Analysing data sets tells an organisation what to optimise, processes that can be optimised or automated, those that stand to offer better efficiencies and those that are unproductive and would have resources dedicated away to make cost-effectiveness increased as areas hoarding a company’s finances unnecessarily are identified and decisions made on technologies to reduce operational and production costs.
Data analytics can be most useful, depending on the organisation, but the standpoint of it all is that it’s all about helping organisations to make the best decisions that could get their businesses to where they ought to be.
Added to that, data analytics do not spare an organisation’s potential loss problems, among other things, it supports a business in their detection and set out a forecast of their potential impact and when used correctly and driven by skilled data analysts, the data sets become highly valuable in helping to make informed decisions in the running of the business and to mitigate losses.
Data analytics strengthens business, encourages disciplined thinking, keeps key decision-makers focused, improves processes and optimises communication between business leaders and data experts in a bid to drive the right conversations for business success and enthrone a wide range of benefits for businesses and consumers, including making a business becoming more precise in its marketing efforts.

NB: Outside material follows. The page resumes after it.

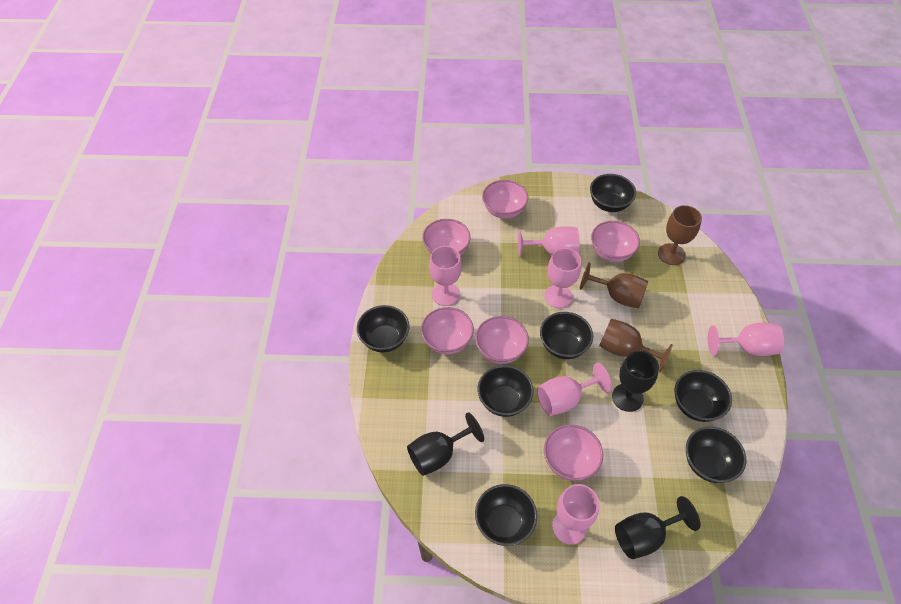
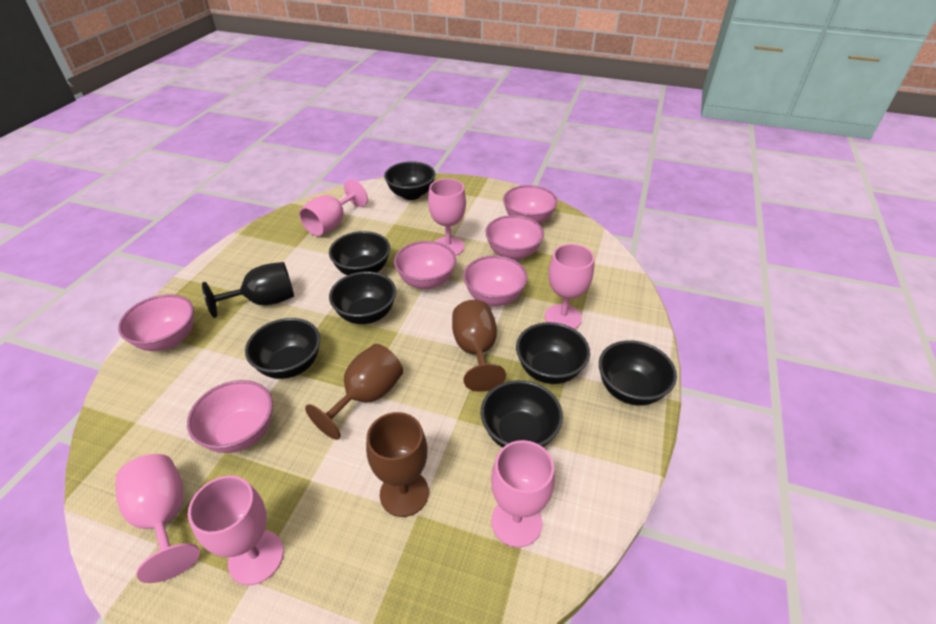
black goblet: [407,412,484,476] [612,351,659,412] [615,496,700,559] = 3 -> [202,262,294,318] = 1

The business becomes more knowledgeable about its target audience, and gets a clearer appreciation of what they’re looking for and what they need, permitting it to target them more precisely with better-organised campaigns even on social media.
It also makes businesses streamline many of their processes, enhance their efficiency; make them cut costs, helps them with financial analysis, and makes it possible for them to deploy their resources more efficiently, just as they are able to improve their standard of customer service, providing them in-depth insights into what their customers want as well as their preferences.
Added to that is the fact that storing data in a single central location and permitting your whole customer service team to access it helps to ensure better consistency of service quality.
Data analysis generally permits valuable insights while saving time and effort, very much obvious now that without it, we’ll be left searching for needles in the proverbial haystack of unstructured data.